He would much rather see either of those definitions used in a bill Congress would pass to protect smaller retailers like him, rather than the $5 million limit in the language now. "I'm going to be the one filling out all the forms," he said.

The current bill also could force online retailers to raise prices to cover any additional costs their businesses would incur in trying to keep up with the new tax.

Patrick Byrne, chairman and chief executive officer of Overstock.com, said brick-and-mortar stores make use of the local infrastructure, and online businesses do not, so there is no reason to apply a local sales tax to something bought via computer.

"It's the nature of the government to want more," Byrne said. "Since when is the government about fairness?"

Byrne said the different tax definitions among the various tax entities cause problems. A set of skis in one tax jurisdiction can be considered clothing, while another jurisdiction could categorize it as a piece of sporting equipment, which can have a different tax level. He said Overstock.com has 1 million products, and it could take $2 million to $5 million a year alone just to manage the tax definitions, not including what costs it would add to the products being taxed.

Byrne contends that the bills before Congress would benefit mainly big companies such as Target and Wal-Mart. "This is the Target and Wal-Mart Protection Act," he said.

Lena Michaud, Target's senior manager of communications, said the Minnesota-based chain supports the Streamlined Sales Tax Project. She said having sales tax for online purchases "will create a level playing field between all retailers, no matter what their geographic location or whether they sell in brick-and-mortar or online stores.

"Target believes that a glass sold in a store should be taxed the same as a glass sold online. It's a matter of fairness and community vitality," Michaud said.

State coordination

The overall issue of whether sales tax should be charged for online purchases has surfaced in the past. Former Utah Gov. Mike Leavitt, now the U.S. health and human services secretary, strongly pushed for it while he was head of the National Governors Association.

Leavitt, who called the sales-tax system "a mess," wanted to see the money collected from online purchases and for states to reach a common language on what gets taxed.

Utah's Legislature agreed to be part of the Streamlined Sales Tax governing board, which was created to establish uniform definitions and make the overall sales-tax system simpler for businesses. Since 2005, 22 states have been working together on the project.

Congress would still need to approve a law so that states agreeing to the streamlined tax could require businesses not located in their state to pay sales taxes for online purchases, which Enzi and Delahunt hope to accomplish through their bills.
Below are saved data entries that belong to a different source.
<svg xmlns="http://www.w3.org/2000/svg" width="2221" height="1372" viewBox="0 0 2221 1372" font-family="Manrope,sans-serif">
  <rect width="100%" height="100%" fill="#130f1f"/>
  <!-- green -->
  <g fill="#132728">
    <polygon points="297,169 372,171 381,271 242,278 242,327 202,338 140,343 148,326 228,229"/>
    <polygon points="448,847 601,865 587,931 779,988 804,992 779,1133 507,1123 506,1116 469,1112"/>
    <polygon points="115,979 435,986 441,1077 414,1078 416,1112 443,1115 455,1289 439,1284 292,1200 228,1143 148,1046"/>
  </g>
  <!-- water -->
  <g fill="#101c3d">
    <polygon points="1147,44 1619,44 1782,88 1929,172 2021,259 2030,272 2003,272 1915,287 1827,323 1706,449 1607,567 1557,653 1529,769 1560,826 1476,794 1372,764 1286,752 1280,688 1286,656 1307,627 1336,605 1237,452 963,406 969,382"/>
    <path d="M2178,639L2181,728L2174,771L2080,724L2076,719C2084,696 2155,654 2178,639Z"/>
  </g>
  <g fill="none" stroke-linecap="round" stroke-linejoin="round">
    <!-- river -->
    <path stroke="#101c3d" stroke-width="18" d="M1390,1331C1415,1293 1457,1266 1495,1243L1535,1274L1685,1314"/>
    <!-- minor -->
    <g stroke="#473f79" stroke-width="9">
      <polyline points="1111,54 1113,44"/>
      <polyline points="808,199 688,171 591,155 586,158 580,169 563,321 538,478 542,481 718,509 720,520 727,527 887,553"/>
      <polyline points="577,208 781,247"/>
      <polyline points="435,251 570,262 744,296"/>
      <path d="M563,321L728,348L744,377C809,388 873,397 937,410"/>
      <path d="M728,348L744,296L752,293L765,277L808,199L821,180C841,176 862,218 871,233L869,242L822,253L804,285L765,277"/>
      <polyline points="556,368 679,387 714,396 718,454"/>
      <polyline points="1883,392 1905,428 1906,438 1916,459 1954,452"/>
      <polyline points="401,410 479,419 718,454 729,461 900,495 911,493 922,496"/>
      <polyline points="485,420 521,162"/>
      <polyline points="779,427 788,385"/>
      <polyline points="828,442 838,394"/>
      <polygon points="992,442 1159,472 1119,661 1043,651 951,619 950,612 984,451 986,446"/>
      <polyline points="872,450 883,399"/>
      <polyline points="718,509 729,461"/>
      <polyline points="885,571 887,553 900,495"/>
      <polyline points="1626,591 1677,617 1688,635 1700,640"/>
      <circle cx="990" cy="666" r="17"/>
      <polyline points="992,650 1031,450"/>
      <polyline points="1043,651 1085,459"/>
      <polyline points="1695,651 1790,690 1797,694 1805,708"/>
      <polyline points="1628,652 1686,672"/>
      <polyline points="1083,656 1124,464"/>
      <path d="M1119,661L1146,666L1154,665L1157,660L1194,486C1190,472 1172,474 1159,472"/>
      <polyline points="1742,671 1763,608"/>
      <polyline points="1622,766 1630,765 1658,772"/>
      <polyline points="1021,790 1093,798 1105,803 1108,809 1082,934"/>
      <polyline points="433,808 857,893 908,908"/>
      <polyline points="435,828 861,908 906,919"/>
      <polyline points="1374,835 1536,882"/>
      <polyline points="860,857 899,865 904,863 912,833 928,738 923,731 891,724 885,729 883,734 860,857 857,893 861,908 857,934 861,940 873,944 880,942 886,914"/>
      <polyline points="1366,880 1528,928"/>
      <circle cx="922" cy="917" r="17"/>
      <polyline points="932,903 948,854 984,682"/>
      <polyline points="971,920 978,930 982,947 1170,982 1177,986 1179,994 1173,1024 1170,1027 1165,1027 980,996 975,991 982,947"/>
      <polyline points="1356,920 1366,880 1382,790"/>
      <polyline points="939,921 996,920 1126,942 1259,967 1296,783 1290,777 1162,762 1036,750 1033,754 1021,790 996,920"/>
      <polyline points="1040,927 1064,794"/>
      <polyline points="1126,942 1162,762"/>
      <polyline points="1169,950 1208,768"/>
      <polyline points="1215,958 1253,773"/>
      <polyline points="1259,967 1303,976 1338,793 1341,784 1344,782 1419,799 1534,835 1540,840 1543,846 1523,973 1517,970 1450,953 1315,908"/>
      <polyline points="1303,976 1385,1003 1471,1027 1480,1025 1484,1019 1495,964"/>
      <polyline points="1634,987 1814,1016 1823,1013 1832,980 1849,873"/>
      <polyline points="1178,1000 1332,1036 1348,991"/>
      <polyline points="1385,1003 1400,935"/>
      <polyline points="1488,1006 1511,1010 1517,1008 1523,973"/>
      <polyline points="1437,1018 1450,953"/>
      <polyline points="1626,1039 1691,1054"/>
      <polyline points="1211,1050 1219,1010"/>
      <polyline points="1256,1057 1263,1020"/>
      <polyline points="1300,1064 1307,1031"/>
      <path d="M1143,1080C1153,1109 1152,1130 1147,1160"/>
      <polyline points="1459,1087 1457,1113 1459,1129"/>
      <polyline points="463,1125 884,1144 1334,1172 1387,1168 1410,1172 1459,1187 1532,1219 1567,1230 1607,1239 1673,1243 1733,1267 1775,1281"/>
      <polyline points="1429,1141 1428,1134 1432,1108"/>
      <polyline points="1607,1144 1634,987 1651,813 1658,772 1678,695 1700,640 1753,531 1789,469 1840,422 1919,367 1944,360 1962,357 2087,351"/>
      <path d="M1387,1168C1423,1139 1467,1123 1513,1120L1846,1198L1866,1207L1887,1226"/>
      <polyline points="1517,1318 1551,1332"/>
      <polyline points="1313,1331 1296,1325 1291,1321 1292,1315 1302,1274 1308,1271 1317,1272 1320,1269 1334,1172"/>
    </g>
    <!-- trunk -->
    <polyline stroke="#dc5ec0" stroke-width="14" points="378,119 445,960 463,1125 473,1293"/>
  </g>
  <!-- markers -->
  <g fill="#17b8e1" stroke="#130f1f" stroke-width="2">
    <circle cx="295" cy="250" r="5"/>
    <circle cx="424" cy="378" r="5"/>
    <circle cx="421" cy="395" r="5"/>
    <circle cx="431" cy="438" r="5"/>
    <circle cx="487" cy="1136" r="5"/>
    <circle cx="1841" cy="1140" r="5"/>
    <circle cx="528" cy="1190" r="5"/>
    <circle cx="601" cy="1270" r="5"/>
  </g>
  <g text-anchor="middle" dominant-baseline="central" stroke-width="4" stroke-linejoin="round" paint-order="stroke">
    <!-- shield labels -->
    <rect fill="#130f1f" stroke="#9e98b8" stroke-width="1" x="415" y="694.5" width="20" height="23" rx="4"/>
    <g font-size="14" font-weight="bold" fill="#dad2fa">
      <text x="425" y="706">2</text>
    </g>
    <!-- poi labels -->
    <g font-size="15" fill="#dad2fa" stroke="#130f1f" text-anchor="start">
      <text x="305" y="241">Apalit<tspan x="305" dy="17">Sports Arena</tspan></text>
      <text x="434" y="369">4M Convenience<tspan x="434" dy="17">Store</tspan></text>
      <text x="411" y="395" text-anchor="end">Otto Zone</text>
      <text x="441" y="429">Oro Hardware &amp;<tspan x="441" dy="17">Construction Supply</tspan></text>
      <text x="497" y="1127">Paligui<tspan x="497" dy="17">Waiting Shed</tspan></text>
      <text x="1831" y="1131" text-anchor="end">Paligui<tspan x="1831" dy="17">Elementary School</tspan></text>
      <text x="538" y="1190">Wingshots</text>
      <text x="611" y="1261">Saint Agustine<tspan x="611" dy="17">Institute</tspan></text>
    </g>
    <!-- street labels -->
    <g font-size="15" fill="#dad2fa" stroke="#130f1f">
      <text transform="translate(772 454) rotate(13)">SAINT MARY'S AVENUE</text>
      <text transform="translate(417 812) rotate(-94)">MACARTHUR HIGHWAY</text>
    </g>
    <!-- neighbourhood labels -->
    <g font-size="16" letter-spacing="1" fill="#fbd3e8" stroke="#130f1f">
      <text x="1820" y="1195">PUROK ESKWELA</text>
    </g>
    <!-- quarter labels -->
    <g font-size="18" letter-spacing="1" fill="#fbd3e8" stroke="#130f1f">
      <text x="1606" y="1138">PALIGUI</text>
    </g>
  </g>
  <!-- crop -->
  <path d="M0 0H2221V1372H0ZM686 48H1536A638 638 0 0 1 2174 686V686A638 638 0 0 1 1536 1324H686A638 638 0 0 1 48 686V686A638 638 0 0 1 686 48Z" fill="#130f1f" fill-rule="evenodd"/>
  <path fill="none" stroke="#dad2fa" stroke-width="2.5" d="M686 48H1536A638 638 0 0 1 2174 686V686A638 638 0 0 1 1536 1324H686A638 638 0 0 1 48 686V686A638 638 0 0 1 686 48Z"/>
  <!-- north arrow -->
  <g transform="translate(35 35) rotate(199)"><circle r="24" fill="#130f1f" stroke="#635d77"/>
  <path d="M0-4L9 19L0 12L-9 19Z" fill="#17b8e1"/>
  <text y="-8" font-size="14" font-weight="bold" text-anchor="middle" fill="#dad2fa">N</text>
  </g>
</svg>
Utah Senate Majority Leader Curt Bramble, R-Provo, was recently appointed to the board. Rep. Wayne Harper, R-West Jordan, and Utah State Tax Commissioner R. Bruce Johnson also are members.

Bramble said he supports a streamlined tax, but there are still unanswered questions about how a tax would be applied. For someone purchasing a CD online, how do you define the tax where the purchaser is located? With the 7,500 taxing jurisdictions throughout the nation and without simplifying the tax codes, it would put the burden on businesses to figure out how to apply the tax.

There is also a question of whether the rules would apply to all businesses or just those in streamline streamlined agreement states. Bramble said he would prefer that businesses in the 22 streamline streamlined agreement states only be affected by a change in the law.